Interestingly, the clang does not complain with this code, even with -pedantic-errors flag. 
This is most certainly about C11 §6.7.9/p4 Initialization (emphasis mine going forward)
All the expressions in an initializer for an object that has static or
  thread storage duration shall be constant expressions or string
  literals.
Another subclause to look into is §6.5.2.5/p5 Compound literals:
The value of the compound literal is that of an unnamed object
  initialized by the initializer list. If the compound literal occurs
  outside the body of a function, the object has static storage
  duration; otherwise, it has automatic storage duration associated with
  the enclosing block.
and (for completeness) §6.5.2.5/p4:
In either case, the result is an lvalue.
but this does not mean, that such unnamed object can be treated as constant expression. The §6.6 Constant expressions says inter alia:
2) A constant expression can be evaluated during translation rather
  than runtime, and accordingly may be used in any place that a constant
  may be.
3) Constant expressions shall not contain assignment, increment,
  decrement, function-call, or comma operators, except when they are
  contained within a subexpression that is not evaluated.
10) An implementation may accept other forms of constant expressions.
There is no explicit mention about compound literals though, thus I would interpret this, they are invalid as constant expressions in strictly conforming program (thus I'd say, that clang has a bug).
Section J.2 Undefined behavior (informative) also clarifies that:
A constant expression in an initializer is not, or does not evaluate
  to, one of the following: an arithmetic constant expression, a null
  pointer constant, an address constant, or an address constant for a
  complete object type plus or minus an integer constant expression
  (6.6).
Again, no mention about compound literals.
Neverthless, there is a light in the tunnel. Another way, that is fully sanitized is to convey such unnamed object as address constant. The standard states in §6.6/p9 that:
An address constant is a null pointer, a pointer to an lvalue
  designating an object of static storage duration, or a pointer to a
  function designator; it shall be created explicitly using the unary &
  operator or an integer constant cast to pointer type, or implicitly by
  the use of an expression of array or function type.

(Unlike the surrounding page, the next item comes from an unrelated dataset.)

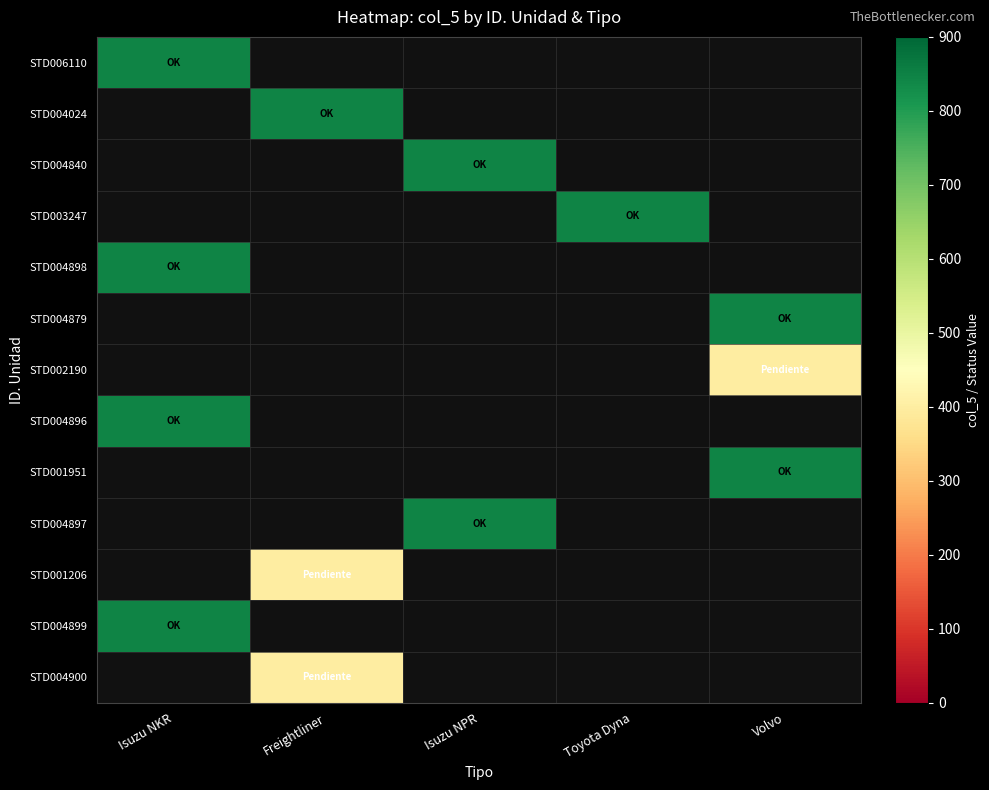

Which category has the highest value in the STD004879 series?

Isuzu NKR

The
  array-subscript [] and member-access . and -> operators, the address &
  and indirection * unary operators, and pointer casts may be used in
  the creation of an address constant, but the value of an object shall
  not be accessed by use of these operators.
hence you can safely initialize it with constant expression in this form, because such compound literal indeed designates an lvalue of object, that has static storage duration:
#include <stdio.h>
struct Test
{
    int a;
};
static struct Test *tt = &((struct Test) {1}); /* 2 */
int main(void)
{
    printf("%d\n", tt->a);
    return 0;
}
As checked it compiles fine with -std=c99 -pedantic-errors flags on both gcc 5.2.0 and clang 3.6.
Note, that as opposite to C++, in C the const qualifier has no effect on constant expressions.